"I'll be first there," Parr promised him. "Who wants to live forever, anyway? Posts, everybody. Here she comes in."
Tense, quick-breathing moments thereafter as the craft descended and lodged. Then the hatchway opened. Parr, crouching in a clump of bushes with two followers, raised his voice in a battle yell, and rushed.
A figure had come forward to the open hatch, slender and topped with tawny curls. It paused and shrank back at the sudden apparition of Parr and his men leaping forward. Tentacles swarmed out, trying to push or pull the figure aside so as to close the hatch again. That took more seconds—then Parr had crossed the intervening space. Without even looking at the newcoming exile who had so providentially forestalled the closing of the hatch, he clutched a shoulder and heaved mightily. The Martian whose tentacles had reached from within came floundering out, dragged along—it was the skipper whose ironic acquaintance Parr had made in his own voyage out, all dressed in that loose-plate armor. Parr wrenched a pistol from a tentacle. Yelling again, he fired through the open hatchway. Two space-hands ducked out of sight.

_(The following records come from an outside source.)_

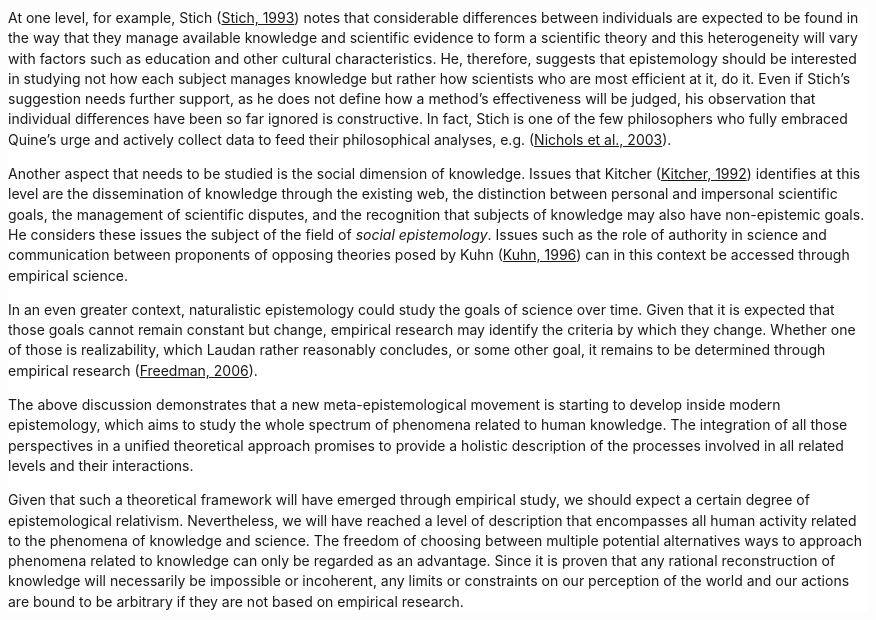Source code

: At one level, for example, Stich ([Stich,
1993](#ref-stichNaturalizingEpistemologyQuine1993)) notes that
considerable differences between individuals are expected to be found in
the way that they manage available knowledge and scientific evidence to
form a scientific theory and this heterogeneity will vary with factors
such as education and other cultural characteristics. He, therefore,
suggests that epistemology should be interested in studying not how each
subject manages knowledge but rather how scientists who are most
efficient at it, do it. Even if Stich’s suggestion needs further
support, as he does not define how a method’s effectiveness will be
judged, his observation that individual differences have been so far
ignored is constructive. In fact, Stich is one of the few philosophers
who fully embraced Quine’s urge and actively collect data to feed their
philosophical analyses, e.g. ([Nichols et al.,
2003](#ref-nicholsMetaskepticismMeditationsEthnoepistemology2003)).

Another aspect that needs to be studied is the social dimension of
knowledge. Issues that Kitcher ([Kitcher,
1992](#ref-kitcherNaturalistsReturn1992)) identifies at this level are
the dissemination of knowledge through the existing web, the distinction
between personal and impersonal scientific goals, the management of
scientific disputes, and the recognition that subjects of knowledge may
also have non-epistemic goals. He considers these issues the subject of
the field of *social epistemology*. Issues such as the role of authority
in science and communication between proponents of opposing theories
posed by Kuhn ([Kuhn,
1996](#ref-kuhnStructureScientificRevolutions1996)) can in this context
be accessed through empirical science.

In an even greater context, naturalistic epistemology could study the
goals of science over time. Given that it is expected that those goals
cannot remain constant but change, empirical research may identify the
criteria by which they change. Whether one of those is realizability,
which Laudan rather reasonably concludes, or some other goal, it remains
to be determined through empirical research ([Freedman,
2006](#ref-freedmanNormativeNaturalismEpistemic2006)).

The above discussion demonstrates that a new meta-epistemological
movement is starting to develop inside modern epistemology, which aims
to study the whole spectrum of phenomena related to human knowledge. The
integration of all those perspectives in a unified theoretical approach
promises to provide a holistic description of the processes involved in
all related levels and their interactions.

Given that such a theoretical framework will have emerged through
empirical study, we should expect a certain degree of epistemological
relativism. Nevertheless, we will have reached a level of description
that encompasses all human activity related to the phenomena of
knowledge and science. The freedom of choosing between multiple
potential alternatives ways to approach phenomena related to knowledge
can only be regarded as an advantage. Since it is proven that any
rational reconstruction of knowledge will necessarily be impossible or
incoherent, any limits or constraints on our perception of the world and
our actions are bound to be arbitrary if they are not based on empirical
research.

"We've won!" yelled Parr, and for a moment he thought they had. But not all his followers had charged with his own bold immediacy.
Sadau on one side of the ship, Jeffords and Haldocott at the other, had run in close and were walloping manfully at the nozzles of the rocket tubes. The outer metal yielded under the blows, threatening to clog the throats of the blasts. Only at the rear was there no attack—Shanklin, and with him three or four of the lesser men, had hung back. The few moments' delay there was enough to make all the difference.

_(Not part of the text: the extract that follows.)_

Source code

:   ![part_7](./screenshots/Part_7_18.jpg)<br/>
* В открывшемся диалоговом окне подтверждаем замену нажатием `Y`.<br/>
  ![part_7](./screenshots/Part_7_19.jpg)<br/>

Thinking and acting wisely, even without a leader, the Martian space-hands met the emergency. They had withdrawn from the open hatchway, but could reach the mechanism that closed it. Parr was too late to jump in after them. Then one of them fired the undamaged rear tubes.
Swish! Whang! The ship took off so abruptly that Parr barely dodged aside in time, dragging along with him the new Terrestrial whose shoulder he clutched, and also the surprised Martian skipper. The rocket blasts, dragging fiery fingers across the plain, struck down Haldocott and Jeffords, and bowled over two of the laggards with Shanklin's belated contingent. Then it was away, moving jumpily with its half-wrecked side tubes, but nevertheless escaping.
Parr swore a great oath, that made the stranger gasp. And then Parr had time to see that this was a woman, and young. She was briefly dressed in blouse and shorts, her tawny hair was tumbled, her blue eyes wide. To her still clung the Martian skipper, and Parr covered him with the captured pistol. Next instant Shanklin, arriving at last, struck out with his club and shattered the flowerlike cranium inside the plated cap. The skipper fell dead on the spot.
"I wanted him for a prisoner!" growled Parr.
"What good would that do?" flung back Shanklin roughly. "The ship's what we wanted. It's gone. You bungled, Parr."